(Joint position lists)

════

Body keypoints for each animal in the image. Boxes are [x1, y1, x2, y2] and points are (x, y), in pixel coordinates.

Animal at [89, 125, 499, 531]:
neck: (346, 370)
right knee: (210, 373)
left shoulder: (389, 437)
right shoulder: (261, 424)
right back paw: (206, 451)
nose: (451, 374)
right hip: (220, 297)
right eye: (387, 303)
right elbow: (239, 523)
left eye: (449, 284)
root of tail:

════

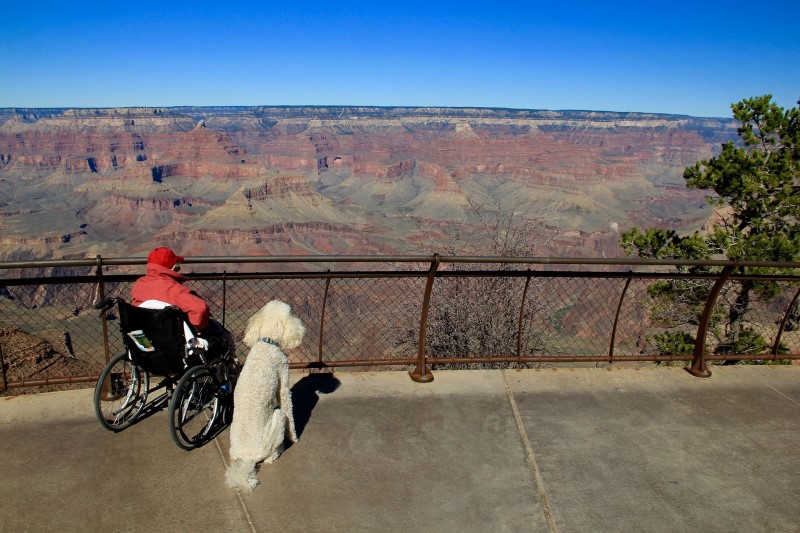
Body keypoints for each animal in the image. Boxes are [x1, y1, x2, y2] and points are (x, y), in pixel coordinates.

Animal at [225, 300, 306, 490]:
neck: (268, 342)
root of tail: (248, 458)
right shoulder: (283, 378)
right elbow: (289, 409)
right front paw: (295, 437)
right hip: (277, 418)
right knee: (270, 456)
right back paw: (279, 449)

════

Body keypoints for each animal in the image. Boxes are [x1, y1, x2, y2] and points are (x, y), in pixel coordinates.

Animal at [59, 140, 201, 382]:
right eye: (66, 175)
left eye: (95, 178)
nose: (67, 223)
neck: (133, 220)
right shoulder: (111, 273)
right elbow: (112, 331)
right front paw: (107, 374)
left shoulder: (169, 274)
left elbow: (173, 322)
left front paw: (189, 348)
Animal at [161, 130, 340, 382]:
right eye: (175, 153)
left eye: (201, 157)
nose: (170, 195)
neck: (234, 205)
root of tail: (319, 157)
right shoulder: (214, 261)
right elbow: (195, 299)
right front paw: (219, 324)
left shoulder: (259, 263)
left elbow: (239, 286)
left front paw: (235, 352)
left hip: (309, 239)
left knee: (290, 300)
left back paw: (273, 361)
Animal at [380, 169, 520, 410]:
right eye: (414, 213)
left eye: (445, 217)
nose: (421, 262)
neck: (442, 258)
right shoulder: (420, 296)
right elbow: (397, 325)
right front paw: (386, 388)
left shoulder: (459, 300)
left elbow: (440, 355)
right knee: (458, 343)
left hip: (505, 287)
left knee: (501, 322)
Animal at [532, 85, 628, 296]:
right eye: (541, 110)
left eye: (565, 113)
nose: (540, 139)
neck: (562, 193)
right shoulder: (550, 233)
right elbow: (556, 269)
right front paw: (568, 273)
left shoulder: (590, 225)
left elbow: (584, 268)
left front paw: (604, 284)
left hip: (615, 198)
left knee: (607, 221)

════

Where a line of the entries above holds the word "elbow", return that line.

right elbow: (239, 523)
right elbow: (289, 409)
right elbow: (112, 331)
left elbow: (173, 322)
right elbow: (195, 299)
left elbow: (239, 286)
right elbow: (397, 325)
left elbow: (440, 355)
right elbow: (556, 269)
left elbow: (584, 268)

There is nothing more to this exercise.